Data for the task: Begin

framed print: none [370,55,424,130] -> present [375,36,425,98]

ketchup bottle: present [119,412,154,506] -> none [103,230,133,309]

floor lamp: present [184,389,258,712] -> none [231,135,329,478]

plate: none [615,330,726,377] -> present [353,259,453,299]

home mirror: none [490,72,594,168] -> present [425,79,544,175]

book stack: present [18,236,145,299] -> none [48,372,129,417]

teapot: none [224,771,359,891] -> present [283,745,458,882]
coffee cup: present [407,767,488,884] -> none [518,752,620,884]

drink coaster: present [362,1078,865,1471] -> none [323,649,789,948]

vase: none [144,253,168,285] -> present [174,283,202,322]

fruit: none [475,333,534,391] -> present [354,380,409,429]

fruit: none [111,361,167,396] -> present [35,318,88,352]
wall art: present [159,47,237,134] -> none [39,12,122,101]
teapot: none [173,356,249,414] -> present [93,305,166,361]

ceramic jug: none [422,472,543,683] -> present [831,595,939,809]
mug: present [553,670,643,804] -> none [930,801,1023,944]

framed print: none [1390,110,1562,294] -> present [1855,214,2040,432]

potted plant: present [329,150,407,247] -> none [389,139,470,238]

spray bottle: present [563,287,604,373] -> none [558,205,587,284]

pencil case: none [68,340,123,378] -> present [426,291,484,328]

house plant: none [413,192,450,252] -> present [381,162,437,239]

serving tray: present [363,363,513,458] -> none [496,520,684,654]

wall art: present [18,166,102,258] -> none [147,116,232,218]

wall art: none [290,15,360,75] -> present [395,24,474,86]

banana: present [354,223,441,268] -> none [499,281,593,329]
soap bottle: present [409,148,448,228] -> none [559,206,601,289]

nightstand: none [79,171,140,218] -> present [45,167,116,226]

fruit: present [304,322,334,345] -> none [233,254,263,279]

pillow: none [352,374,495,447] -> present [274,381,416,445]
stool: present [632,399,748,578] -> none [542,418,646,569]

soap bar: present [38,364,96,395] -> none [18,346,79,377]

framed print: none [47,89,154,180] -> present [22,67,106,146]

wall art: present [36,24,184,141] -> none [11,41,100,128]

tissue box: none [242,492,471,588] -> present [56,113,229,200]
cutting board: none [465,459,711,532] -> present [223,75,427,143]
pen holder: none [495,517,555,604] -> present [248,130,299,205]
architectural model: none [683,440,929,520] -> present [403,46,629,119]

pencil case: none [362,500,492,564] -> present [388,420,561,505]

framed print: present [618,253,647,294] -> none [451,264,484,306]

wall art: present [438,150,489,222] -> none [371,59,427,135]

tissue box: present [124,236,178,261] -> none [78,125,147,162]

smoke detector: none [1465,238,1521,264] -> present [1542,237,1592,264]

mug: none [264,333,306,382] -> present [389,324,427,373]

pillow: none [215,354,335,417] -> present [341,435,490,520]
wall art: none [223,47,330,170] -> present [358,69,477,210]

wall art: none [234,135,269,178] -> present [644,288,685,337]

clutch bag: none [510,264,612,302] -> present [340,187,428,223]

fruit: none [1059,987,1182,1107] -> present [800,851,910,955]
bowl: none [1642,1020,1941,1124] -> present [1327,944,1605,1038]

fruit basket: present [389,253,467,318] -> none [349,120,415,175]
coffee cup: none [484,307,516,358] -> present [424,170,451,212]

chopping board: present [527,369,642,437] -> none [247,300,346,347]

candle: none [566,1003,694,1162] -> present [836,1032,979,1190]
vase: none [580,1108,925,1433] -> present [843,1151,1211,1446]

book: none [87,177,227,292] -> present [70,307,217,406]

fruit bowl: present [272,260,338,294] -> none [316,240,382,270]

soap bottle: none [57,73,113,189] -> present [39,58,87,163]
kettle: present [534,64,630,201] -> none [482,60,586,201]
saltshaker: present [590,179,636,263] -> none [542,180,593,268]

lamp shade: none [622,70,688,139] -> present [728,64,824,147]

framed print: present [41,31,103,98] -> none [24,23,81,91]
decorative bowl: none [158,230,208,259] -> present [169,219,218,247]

Data for the task: End

— Prompt —
Reproduce each line in the listing above that mentions the string "pencil".

— Problem solution —
pencil case: none [68,340,123,378] -> present [426,291,484,328]
pencil case: none [362,500,492,564] -> present [388,420,561,505]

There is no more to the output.